Jesus was a willing victim here, the sacrificial Lamb of God.  Reflecting on this passage Catherine Marshall writes, “Jesus went to His cross as the willing agent of the divine plan.  Nevertheless, His agony in Gethsemane shows us that humanly He shrank from the torturing hours ahead.  All His growing-up years in Nazareth He had seen crucifixions…He could scarcely have helped seeing the crucifixion of 2000 rioters by Varus, Prefect of Syria, after the death of Herod the Great.  The field full of 2000 crosses would have made an indelible impression on any sensitive boy.  How well He knew that the nails used in crucifixion were real enough, as real as the pain and the agonizing thirst, the cramps, and the ultimate asphyxiation.  Even so, He considered that “for this cause I was born” (John 18:37).  Therefore, He absorbed the punishment of our sins in agreement with the will of His Heavenly Father.  He was obedient unto death, even death on a cross. He did for us what we could not do for ourselves.  He suffered and died that we might live!”  As John Calvin plainly put it, “Our salvation is dearer to the Son than His own life.”  Friends, that is the worth of the Gospel!
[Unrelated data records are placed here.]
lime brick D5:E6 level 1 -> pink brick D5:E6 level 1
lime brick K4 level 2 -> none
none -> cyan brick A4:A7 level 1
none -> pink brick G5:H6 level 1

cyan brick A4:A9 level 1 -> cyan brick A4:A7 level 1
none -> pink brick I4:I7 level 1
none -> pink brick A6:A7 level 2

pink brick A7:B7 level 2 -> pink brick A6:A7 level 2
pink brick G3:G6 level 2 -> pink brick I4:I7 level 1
            And because of that willing act of self-sacrificing obedience, Paul goes on to write, “Therefore God also highly exalted Him and gave Him the name that is above every name, that at the name of Jesus every knee should bend, in heaven and earth and under the earth, and every tongue should confess that Jesus Christ is Lord, to the glory of God the Father.” His humiliation became the means of His exultation and ultimately of our salvation!  Thanks be to God!

            The cross of Christ, His suffering and death for our sakes, is the “worth”, the value, the cost of the Gospel.  Since this is what He has done for us how can we, who bear the name of Jesus, respond?  How can we then live our lives in a manner worthy of the Gospel?  Are we not called, compelled, commanded to live a life of worship and gratitude to God for what He has done for us and our salvation; a life of humility knowing that we had nothing to do to earn His grace and mercy; a life of love reflecting the love which we have been freely given; a life of forgiveness as we have been freely forgiven; a life of reconciliation with others as Christ has reconciled us to God; a life of hope trusting in the promises of God; a life of daily dying more and more to ourselves so that we might live more and more to Christ?
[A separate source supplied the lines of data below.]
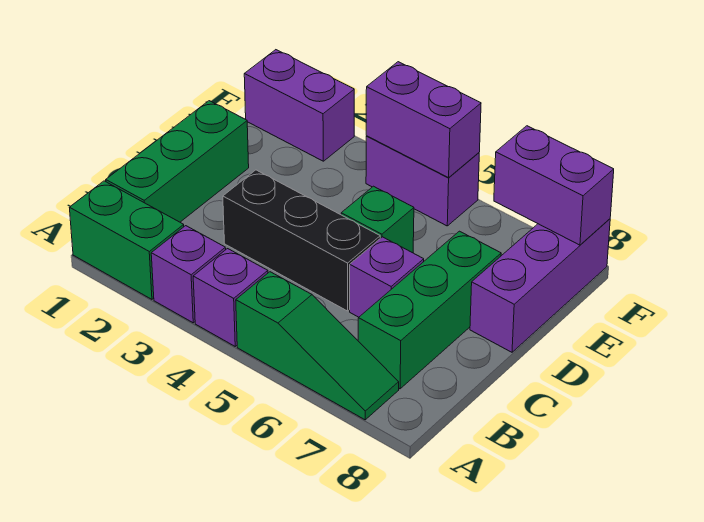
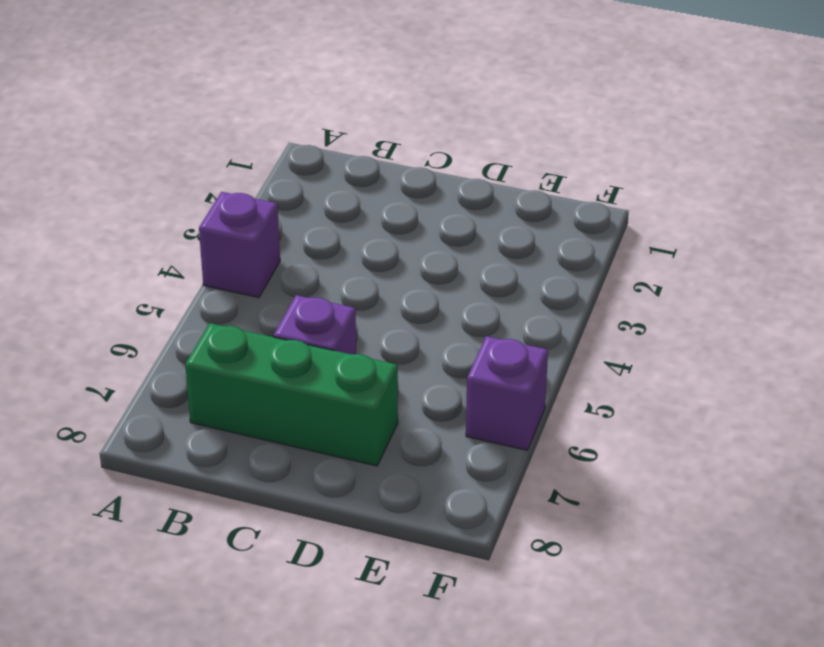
purple brick F6 level 1 -> purple brick A3 level 1
none -> green brick A1:A2 level 1
none -> green slope A5:A7 level 1 top 5
none -> green brick B1:D1 level 1

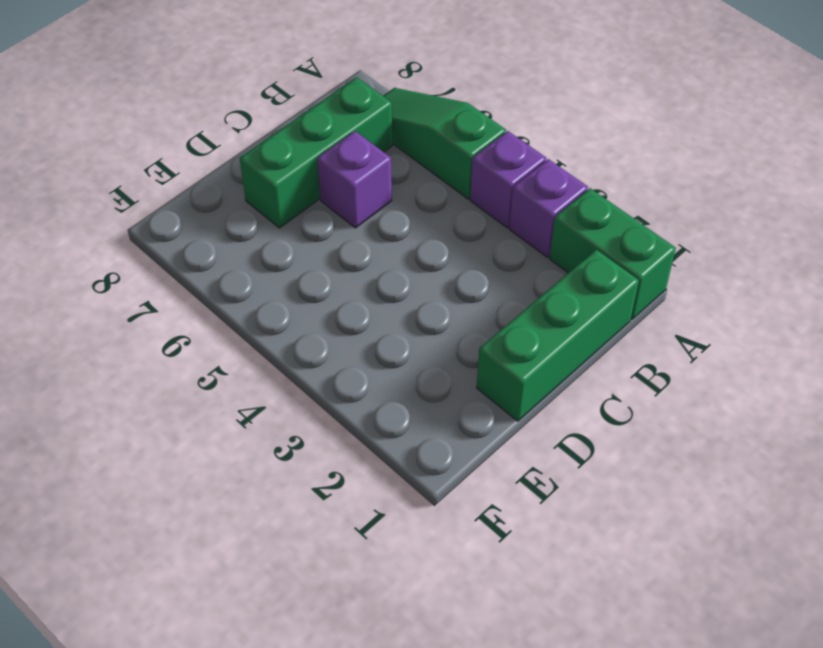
none -> black brick C3:C5 level 1
none -> green brick D5 level 1
none -> purple brick D8:F8 level 1

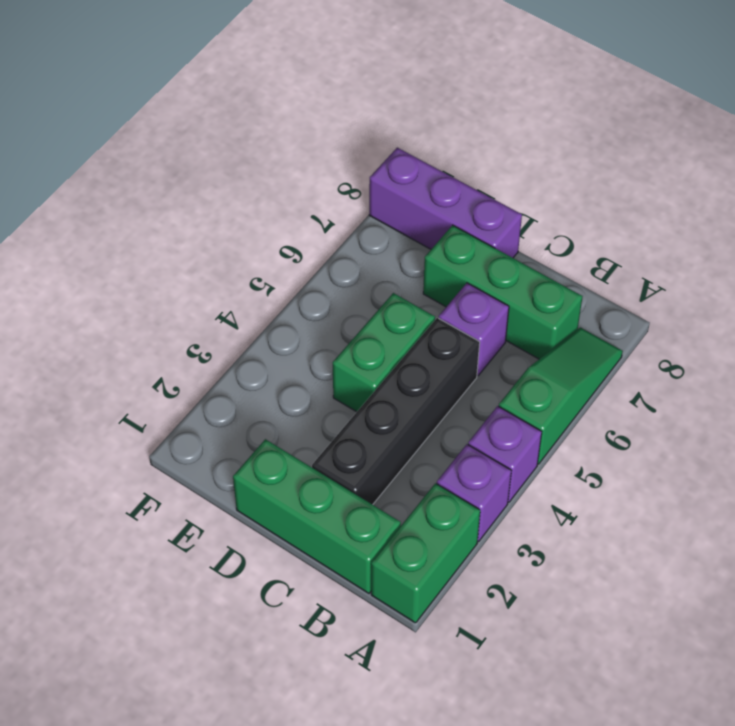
black brick C2:C5 level 1 -> black brick C3:C5 level 1
green brick D4:D5 level 1 -> green brick D5 level 1
none -> purple brick F1:F2 level 1
none -> purple brick F4:F5 level 1
none -> purple brick F4:F5 level 2

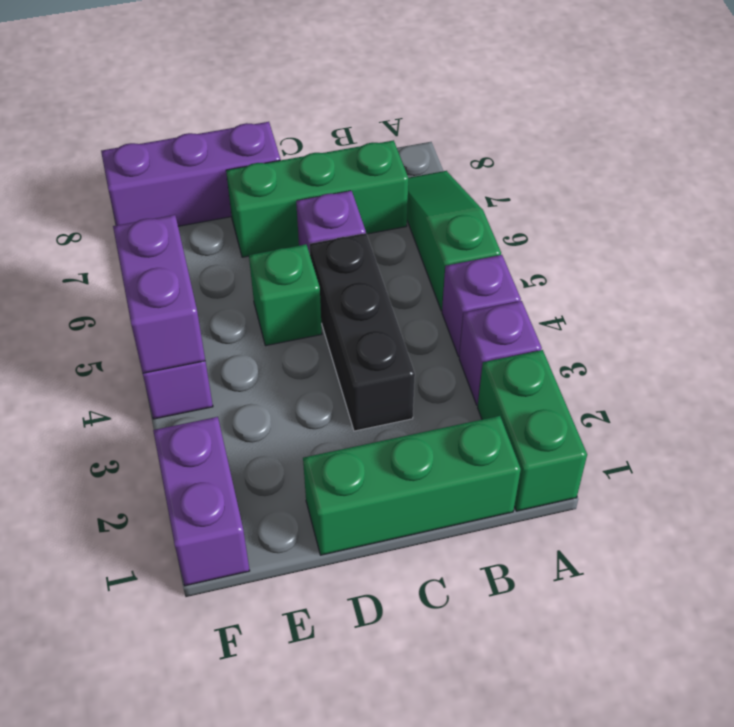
none -> purple brick F7:F8 level 2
To those who are not moved and changed by what Christ has done for us, perhaps it is because they do not yet understand what Christ has done for us, the cost of what God has done for us, the worth of the Gospel, so I urge you to pause, reflect, consider and respond to this, the greatest gift you will ever be given, the offered gift of your salvation.  And to those who have heard, who have received and do believe the Good Friday message of the cross, in the words of the Apostle Paul, “I urge you to live a life worthy of the Gospel.”   

To the honor and glory of God: Father, Son and Holy Spirit.  Amen.